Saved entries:
* * * * * * * * *

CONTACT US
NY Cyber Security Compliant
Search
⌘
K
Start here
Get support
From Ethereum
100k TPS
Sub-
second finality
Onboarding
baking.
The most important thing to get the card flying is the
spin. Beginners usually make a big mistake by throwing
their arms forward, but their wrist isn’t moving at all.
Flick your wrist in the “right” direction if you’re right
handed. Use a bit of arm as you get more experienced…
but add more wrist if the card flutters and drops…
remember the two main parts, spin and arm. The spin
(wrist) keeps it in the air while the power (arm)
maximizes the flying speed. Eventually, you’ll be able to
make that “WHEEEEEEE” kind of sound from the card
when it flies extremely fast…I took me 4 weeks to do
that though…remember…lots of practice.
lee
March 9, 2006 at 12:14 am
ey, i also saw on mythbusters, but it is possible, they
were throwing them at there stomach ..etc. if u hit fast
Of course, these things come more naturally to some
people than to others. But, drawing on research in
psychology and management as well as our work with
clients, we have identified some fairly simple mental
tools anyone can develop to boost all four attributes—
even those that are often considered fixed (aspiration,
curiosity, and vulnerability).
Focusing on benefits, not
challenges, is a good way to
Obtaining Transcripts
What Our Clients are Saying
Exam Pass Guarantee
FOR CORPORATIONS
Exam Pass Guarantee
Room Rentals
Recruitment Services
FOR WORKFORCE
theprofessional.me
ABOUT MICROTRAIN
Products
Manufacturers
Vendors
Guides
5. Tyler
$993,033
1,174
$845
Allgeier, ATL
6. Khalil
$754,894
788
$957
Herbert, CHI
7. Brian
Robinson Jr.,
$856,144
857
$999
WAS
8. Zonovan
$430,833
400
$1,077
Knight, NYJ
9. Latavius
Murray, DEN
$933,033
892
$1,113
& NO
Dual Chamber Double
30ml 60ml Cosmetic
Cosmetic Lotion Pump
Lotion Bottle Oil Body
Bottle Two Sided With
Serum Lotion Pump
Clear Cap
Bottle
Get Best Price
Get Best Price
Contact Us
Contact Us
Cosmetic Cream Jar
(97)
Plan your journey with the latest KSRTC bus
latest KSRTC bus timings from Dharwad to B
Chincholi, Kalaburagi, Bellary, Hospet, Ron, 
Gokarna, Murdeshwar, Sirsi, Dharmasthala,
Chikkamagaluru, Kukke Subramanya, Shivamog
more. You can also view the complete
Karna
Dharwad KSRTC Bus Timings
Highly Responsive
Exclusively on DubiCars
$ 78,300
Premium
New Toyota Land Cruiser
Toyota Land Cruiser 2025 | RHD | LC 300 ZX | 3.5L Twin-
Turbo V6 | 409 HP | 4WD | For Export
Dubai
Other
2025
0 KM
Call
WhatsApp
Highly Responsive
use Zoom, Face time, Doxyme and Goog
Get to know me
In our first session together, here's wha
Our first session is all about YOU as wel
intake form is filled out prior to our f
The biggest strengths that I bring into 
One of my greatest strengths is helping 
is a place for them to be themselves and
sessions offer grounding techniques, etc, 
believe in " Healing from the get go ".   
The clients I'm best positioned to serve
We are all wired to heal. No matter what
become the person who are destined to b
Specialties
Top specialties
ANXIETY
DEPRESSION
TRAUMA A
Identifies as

* * * * * * * * *

Word for word, restate all of the entries.

▶ [RESULT BELOW]
CONTACT US
NY Cyber Security Compliant
Search
⌘
K
Start here
Get support
From Ethereum
100k TPS
Sub-
second finality
Onboarding
baking.
The most important thing to get the card flying is the
spin. Beginners usually make a big mistake by throwing
their arms forward, but their wrist isn’t moving at all.
Flick your wrist in the “right” direction if you’re right
handed. Use a bit of arm as you get more experienced…
but add more wrist if the card flutters and drops…
remember the two main parts, spin and arm. The spin
(wrist) keeps it in the air while the power (arm)
maximizes the flying speed. Eventually, you’ll be able to
make that “WHEEEEEEE” kind of sound from the card
when it flies extremely fast…I took me 4 weeks to do
that though…remember…lots of practice.
lee
March 9, 2006 at 12:14 am
ey, i also saw on mythbusters, but it is possible, they
were throwing them at there stomach ..etc. if u hit fast
Of course, these things come more naturally to some
people than to others. But, drawing on research in
psychology and management as well as our work with
clients, we have identified some fairly simple mental
tools anyone can develop to boost all four attributes—
even those that are often considered fixed (aspiration,
curiosity, and vulnerability).
Focusing on benefits, not
challenges, is a good way to
Obtaining Transcripts
What Our Clients are Saying
Exam Pass Guarantee
FOR CORPORATIONS
Exam Pass Guarantee
Room Rentals
Recruitment Services
FOR WORKFORCE
theprofessional.me
ABOUT MICROTRAIN
Products
Manufacturers
Vendors
Guides
5. Tyler
$993,033
1,174
$845
Allgeier, ATL
6. Khalil
$754,894
788
$957
Herbert, CHI
7. Brian
Robinson Jr.,
$856,144
857
$999
WAS
8. Zonovan
$430,833
400
$1,077
Knight, NYJ
9. Latavius
Murray, DEN
$933,033
892
$1,113
& NO
Dual Chamber Double
30ml 60ml Cosmetic
Cosmetic Lotion Pump
Lotion Bottle Oil Body
Bottle Two Sided With
Serum Lotion Pump
Clear Cap
Bottle
Get Best Price
Get Best Price
Contact Us
Contact Us
Cosmetic Cream Jar
(97)
Plan your journey with the latest KSRTC bus
latest KSRTC bus timings from Dharwad to B
Chincholi, Kalaburagi, Bellary, Hospet, Ron, 
Gokarna, Murdeshwar, Sirsi, Dharmasthala,
Chikkamagaluru, Kukke Subramanya, Shivamog
more. You can also view the complete
Karna
Dharwad KSRTC Bus Timings
Highly Responsive
Exclusively on DubiCars
$ 78,300
Premium
New Toyota Land Cruiser
Toyota Land Cruiser 2025 | RHD | LC 300 ZX | 3.5L Twin-
Turbo V6 | 409 HP | 4WD | For Export
Dubai
Other
2025
0 KM
Call
WhatsApp
Highly Responsive
use Zoom, Face time, Doxyme and Goog
Get to know me
In our first session together, here's wha
Our first session is all about YOU as wel
intake form is filled out prior to our f
The biggest strengths that I bring into 
One of my greatest strengths is helping 
is a place for them to be themselves and
sessions offer grounding techniques, etc, 
believe in " Healing from the get go ".   
The clients I'm best positioned to serve
We are all wired to heal. No matter what
become the person who are destined to b
Specialties
Top specialties
ANXIETY
DEPRESSION
TRAUMA A
Identifies as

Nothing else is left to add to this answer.